Asimismo, en este mes de agosto hemos observado cómo se ha intentado desvirtuar la lógica y obvia interpretación de un hecho legislativo corriente como es la aprobación de una ley. En efecto una norma derogó el artículo 76 de la vieja ley de concursos y quiebras, subsanando una incongruencia legislativa evidente al mantenerlo vigente pese a la modificación y modernización de todo el sistema de quiebras y concordatos. Este nuevo régimen ha podido dotar al sistema productivo uruguayo de mejores mecanismos para mantener el conjunto productivo de bienes y maquinarias dándole a los trabajadores oportunidades para continuar el emprendimiento en caso que el capital no lo quiera continuar.
El artículo 76 derogado tipificaba un delito de forma imprecisa y prácticamente nunca fue utilizado por los jueces. La historia de idas y venidas, de especulaciones, de legislar “a la voz de la gauchada” se ha diseñado para intentar mostrar que en definitiva los políticos somos todos iguales y que legislamos por amistad. El Frente Amplio con su conducta demuestra que esto no es así. En primer lugar habilita la integración de una Comisión Investigadora del Senado sobre esos hechos con carácter general para aclarar todo lo que haya que aclarar.
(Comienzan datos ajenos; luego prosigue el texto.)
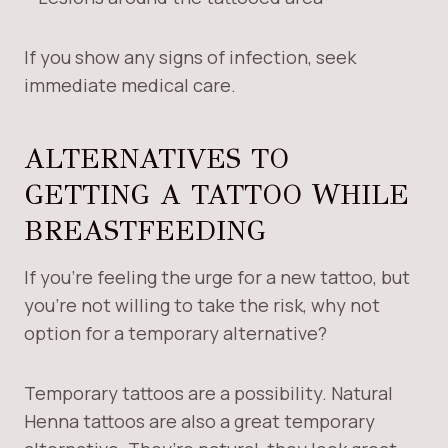
If you show any signs of infection, seek
immediate medical care.
ALTERNATIVES TO
GETTING A TATTOO WHILE
BREASTFEEDING
If you’re feeling the urge for a new tattoo, but
you’re not willing to take the risk, why not
option for a temporary alternative?
Temporary tattoos are a possibility. Natural
Henna tattoos are also a great temporary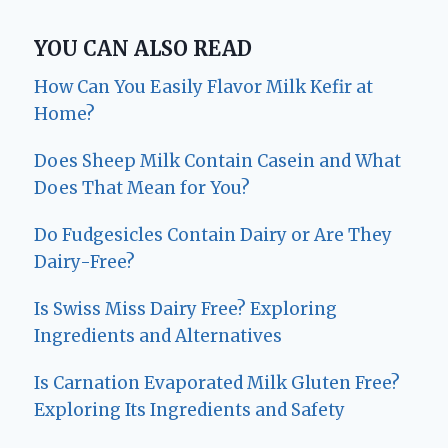
YOU CAN ALSO READ
How Can You Easily Flavor Milk Kefir at
Home?
Does Sheep Milk Contain Casein and What
Does That Mean for You?
Do Fudgesicles Contain Dairy or Are They
Dairy-Free?
Is Swiss Miss Dairy Free? Exploring
Ingredients and Alternatives
Is Carnation Evaporated Milk Gluten Free?
Exploring Its Ingredients and Safety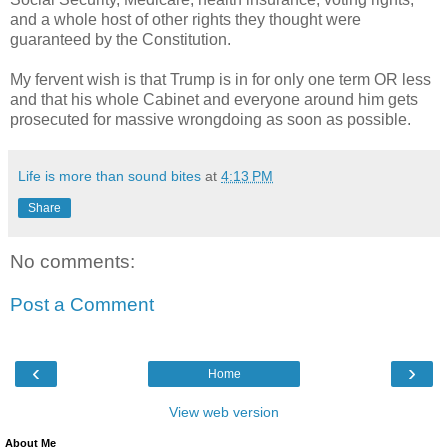
and a whole host of other rights they thought were
guaranteed by the Constitution.
My fervent wish is that Trump is in for only one term OR less
and that his whole Cabinet and everyone around him gets
prosecuted for massive wrongdoing as soon as possible.
Life is more than sound bites
at
4:13 PM
Share
No comments:
Post a Comment
‹
›
Home
View web version
About Me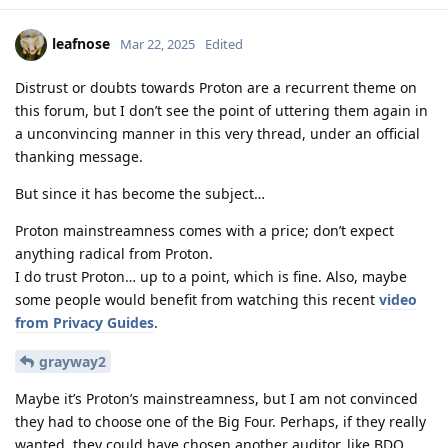
leafnose
Mar 22, 2025
Edited
Distrust or doubts towards Proton are a recurrent theme on
this forum, but I don’t see the point of uttering them again in
a unconvincing manner in this very thread, under an official
thanking message.
But since it has become the subject…
Proton mainstreamness comes with a price; don’t expect
anything radical from Proton.
I do trust Proton… up to a point, which is fine. Also, maybe
some people would benefit from watching this recent
video
from Privacy Guides
.
grayway2
Maybe it’s Proton’s mainstreamness, but I am not convinced
they had to choose one of the Big Four. Perhaps, if they really
wanted, they could have chosen another auditor, like BDO,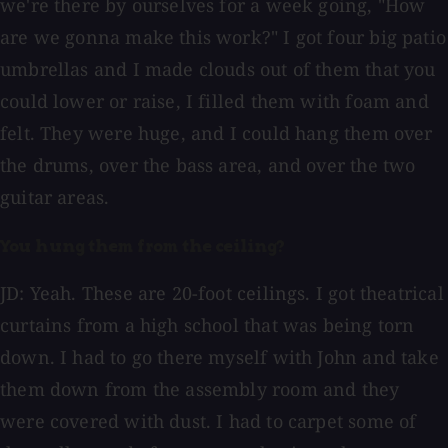
we're there by ourselves for a week going, "How
are we gonna make this work?" I got four big patio
umbrellas and I made clouds out of them that you
could lower or raise, I filled them with foam and
felt. They were huge, and I could hang them over
the drums, over the bass area, and over the two
guitar areas.
You hung them from the ceiling?
JD: Yeah. These are 20-foot ceilings. I got theatrical
curtains from a high school that was being torn
down. I had to go there myself with John and take
them down from the assembly room and they
were covered with dust. I had to carpet some of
En segundo término establece una Comisión Especial de la Mesa Política del Frente Amplio para que indague en todo lo concerniente a estos hechos y si eventualmente hubiese conclusiones que lo ameritarán se derivaran todos los elementos al Tribunal de Conducta Política. El Frente Amplio como fuerza política mantiene una acción orgánica y permanente que tiene sus estatutos, programa y autoridades y todos sus integrantes se deben a ella y este tema no será una excepción.
Este episodio demuestra la necesidad de instalar cuanto antes un Ministerio de Justicia y Derechos Humanos. Parece insólito que un Estado como el uruguayo no tenga una referencia clara e inequívoca al momento de identificar sus políticas de acceso a la justicia y de persecución criminal. A ese ministerio, si existiera con la jerarquía que debe tener y no como actualmente ubicado contra natura en el de Educación y Cultura, se le hubiese debido preguntar las consecuencias del acto legislativo. Por otra parte con tranquilidad y sin apresuramientos trabajar para que las normas de incompatibilidades y prohibiciones de los jerarcas de los Poderes sean claras, precisas y conducentes a la buena administración.
Todo esto y naturalmente mucho más lo discutimos con muchos compañeros y compañeras el día del Comité de Base, en locales históricos del Punta Brava, el Spósito, el Villa Dolores, el Martín Fierro y el Povaschuk. Allí entre todos los frentistas, con la capacidad de ir al dialogo y al debate, ratificamos nuestro compromiso con la causa del pueblo.
Lo del título, agosto mes de definiciones.